Predicting the behavior of complex systems, such as markets or legislative bodies, is inherently challenging. This research introduces an innovative analytical approach using the sigmoid growth curve to model and predict the dynamics of individual entities within these systems. The sigmoid function, y(t) = A / (1 + e⁻ᵐ⁽ᵗ⁻ᵗ⁰⁾), captures the characteristic acceleration and deceleration phases observed in many real-world phenomena, where activity initially grows rapidly, then slows, and eventually plateaus. This approach allows for predicting not just when an entity's activity will peak and decline but also the total amount of activity it will ultimately exhibit.
The researchers applied their method to two distinct datasets: industrial customer orders and US legislation adoption. In the customer order dataset, the frequency of orders from individual customers followed a sigmoid pattern, reflecting the lifecycle of customer relationships. By tracking the evolution of the sigmoid parameters (m, t₀, and A) over time, they could predict when a customer was likely to stop ordering, achieving 82% accuracy within a one-year timeframe for customers who left in 2009. Further analysis revealed a power law distribution of customer orders, suggesting underlying regularities in the system's dynamics.
The second dataset examined the introduction of bills related to per- and polyfluorinated substances (PFAS).

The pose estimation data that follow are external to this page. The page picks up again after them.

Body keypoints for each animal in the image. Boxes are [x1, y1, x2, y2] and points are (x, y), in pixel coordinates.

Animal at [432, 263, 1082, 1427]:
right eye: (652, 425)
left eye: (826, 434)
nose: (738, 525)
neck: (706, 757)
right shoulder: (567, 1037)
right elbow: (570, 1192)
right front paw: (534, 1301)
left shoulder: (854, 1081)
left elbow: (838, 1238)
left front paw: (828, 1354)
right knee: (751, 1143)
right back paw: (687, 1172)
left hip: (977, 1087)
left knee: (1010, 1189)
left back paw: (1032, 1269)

Named entities were extracted from the text of proposed legislation, and their usage was tracked over time. These terms also followed sigmoid patterns, reflecting the rise and fall of attention to specific issues in the legislative process. Visualizing the trajectories of these terms in parameter space allowed researchers to identify emerging trends and predict which terms would gain or lose prominence.

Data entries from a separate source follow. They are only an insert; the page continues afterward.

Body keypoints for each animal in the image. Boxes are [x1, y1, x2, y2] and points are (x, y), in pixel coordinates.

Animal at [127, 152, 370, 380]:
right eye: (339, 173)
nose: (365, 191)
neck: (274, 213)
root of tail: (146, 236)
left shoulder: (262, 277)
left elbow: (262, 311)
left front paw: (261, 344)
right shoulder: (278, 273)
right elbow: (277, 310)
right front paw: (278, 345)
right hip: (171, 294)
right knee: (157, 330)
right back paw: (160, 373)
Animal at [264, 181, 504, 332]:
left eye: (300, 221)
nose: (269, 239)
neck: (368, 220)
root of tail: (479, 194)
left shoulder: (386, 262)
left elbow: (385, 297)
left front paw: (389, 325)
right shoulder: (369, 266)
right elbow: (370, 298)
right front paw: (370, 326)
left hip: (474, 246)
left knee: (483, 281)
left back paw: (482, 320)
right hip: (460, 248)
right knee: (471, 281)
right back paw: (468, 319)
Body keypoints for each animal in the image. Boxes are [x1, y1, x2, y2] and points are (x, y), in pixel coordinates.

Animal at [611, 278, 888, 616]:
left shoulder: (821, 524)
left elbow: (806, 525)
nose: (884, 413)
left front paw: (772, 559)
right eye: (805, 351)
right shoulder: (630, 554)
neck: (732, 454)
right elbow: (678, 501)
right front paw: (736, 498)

This study demonstrates the sigmoid curve's versatility for understanding and predicting the dynamics of diverse complex systems. The ability to forecast months or even years in advance, as shown in both case studies, offers valuable insights for decision-makers. Characterizing individual component dynamics provides a framework for understanding the aggregate behavior of the entire system, revealing emergent patterns not apparent from examining individual entities alone. This research opens new avenues for predicting system behavior and informing strategic decision-making across various applications.

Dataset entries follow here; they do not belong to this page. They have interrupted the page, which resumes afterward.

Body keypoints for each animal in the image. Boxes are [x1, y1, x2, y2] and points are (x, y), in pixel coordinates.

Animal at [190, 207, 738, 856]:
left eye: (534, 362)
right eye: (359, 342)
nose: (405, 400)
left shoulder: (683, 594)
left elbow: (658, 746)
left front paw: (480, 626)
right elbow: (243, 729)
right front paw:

This newsletter highlights the growing sophistication and breadth of statistical modeling and machine learning. From unraveling the complexities of the human brain to predicting customer behavior and legislative trends, these papers showcase the power of advanced analytical techniques to address critical challenges across diverse fields. The emphasis on interpretability, personalized predictions, and the integration of multiple data sources underscores the ongoing evolution of these fields towards more robust and impactful applications. The development of novel models like GST-T, GeoWarp, and the innovative application of sigmoid curves for system dynamics prediction exemplify the continuous push towards more nuanced and accurate representations of complex real-world phenomena. The focus on absolute risk prediction in healthcare, as demonstrated by the CUD model, signifies a shift towards more clinically relevant and actionable insights. These advancements collectively contribute to a richer understanding of complex systems and pave the way for more effective interventions and decision-making across various domains.